This post, which is the second in a two-part series exploring the scope of Pennsylvania’s Environmental Rights Amendment (the “ERA”), will delve deeper into the text of the ERA as analyzed and explained by the Pennsylvania Supreme Court in Pennsylvania Environmental Defense Fund (“PEDF”) v. Commonwealth, 161 A.3d 911 (Pa. 2017).In PEDF, the Court ruled that the ERA grants citizens of the Commonwealth two distinct rights: 1) the right to clean air and pure water, and to the preservation of natural, scenic, historic and esthetic values of the environment; and 2) the right of common ownership by the people, including future generations, of Pennsylvania’s public natural resources. The Court noted that the first right, which comes directly from the text of the ERA itself, “places a limitation on the state’s power to act contrary to [the] right, and while the subject of the right may be amenable to regulation, any laws that unreasonably impair the right are unconstitutional.” Despite this declaration by the Court, the scope and meaning of the first right remains undefined. It remains to be seen how the courts will define “clean air” or “pure water” and even more intangibly, who will determine which “scenic” or “esthetic” values are worthy of preservation?
The second right identified by the Court stems from the second and third sentences of the ERA, which provide as follows:Pennsylvania’s public natural resources are the common property of all the people including generations yet to come. As trustee of these resources, the Commonwealth shall conserve and maintain them for the benefit of the people.
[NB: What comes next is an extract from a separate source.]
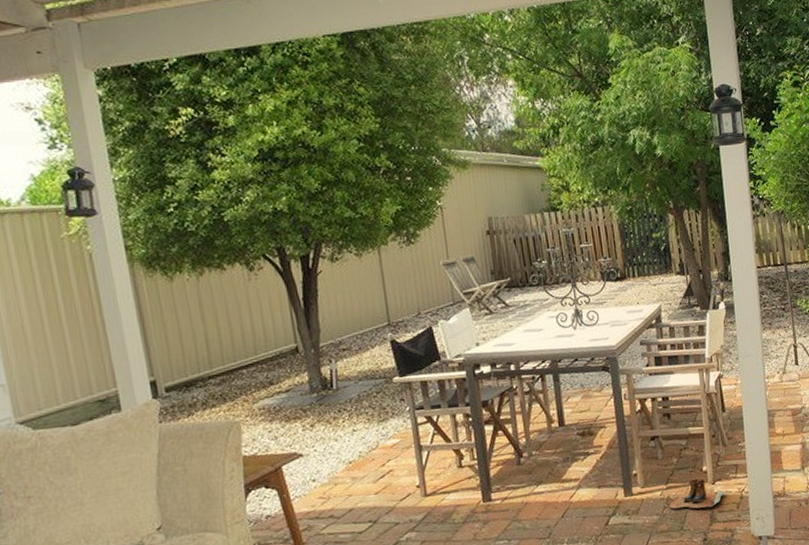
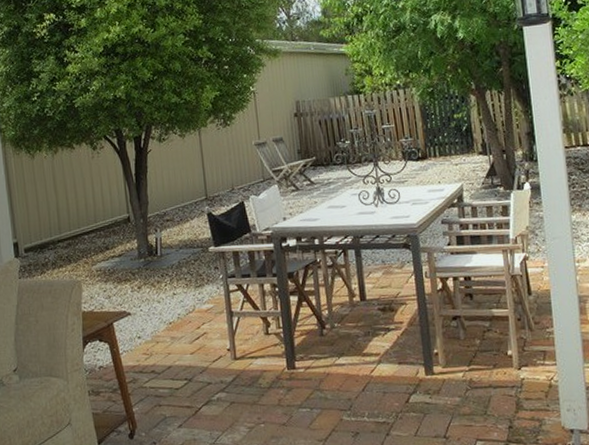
boots: present [668,477,726,509] -> none [471,361,533,394]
In examining these provisions, the Court found that the ERA essentially creates a public trust, the corpus of which is the Commonwealth’s public natural resources. The Commonwealth is the trustee and Pennsylvania citizens are the named beneficiaries of the trust. As trustee, the Commonwealth has a fiduciary obligation to maintain the Commonwealth’s public natural resources for the benefit of its citizens. Specifically, the Court found that the Commonwealth has two basic duties as trustee: 1) to prohibit the “degradation, diminution and depletion” of its public natural resources, whether these harms result from direct state action or from the actions of private parties; and 2) to act affirmatively via legislation to protect the environment.
The application of these concepts was particularly relevant in the PEDF decision, which involved the legislative diversion of royalties received by leasing public land for natural gas extraction from the Pennsylvania Department of Conservation and Natural Resources to the Commonwealth’s general fund. Applying the aforementioned public trust concepts, the Court held that legislation authorizing this re-appropriation of royalties was unconstitutional as it “plainly ignore[d] the Commonwealth’s constitutionally imposed fiduciary duty to manage the corpus of the environmental public trust for the benefit of the people” and permitted the trustee to use trust assets for non-trust purposes, “a clear violation of the most basic of a trustee’s fiduciary obligations” under the ERA.
Despite all of the foregoing, in the wake of the PEDF decision, Pennsylvania land use practitioners and developers are left with more questions than answers. The PEDF Court expressly noted that the Commonwealth’s trustee obligations “are not vested exclusively in any single branch of Pennsylvania’s government”; rather, “all agencies and entities of the Commonwealth government, both statewide and local, have a fiduciary duty to act toward the corpus with prudence, loyalty, and impartiality.” Although there have been several Environmental Hearing Board decisions which addressed challenges under the ERA to the issuance of permits by the Department of Environmental Protection, it likely will take several years before a consensus emerges as to how local entities (such as municipalities or municipal authorities) will interpret their obligations under PEDF.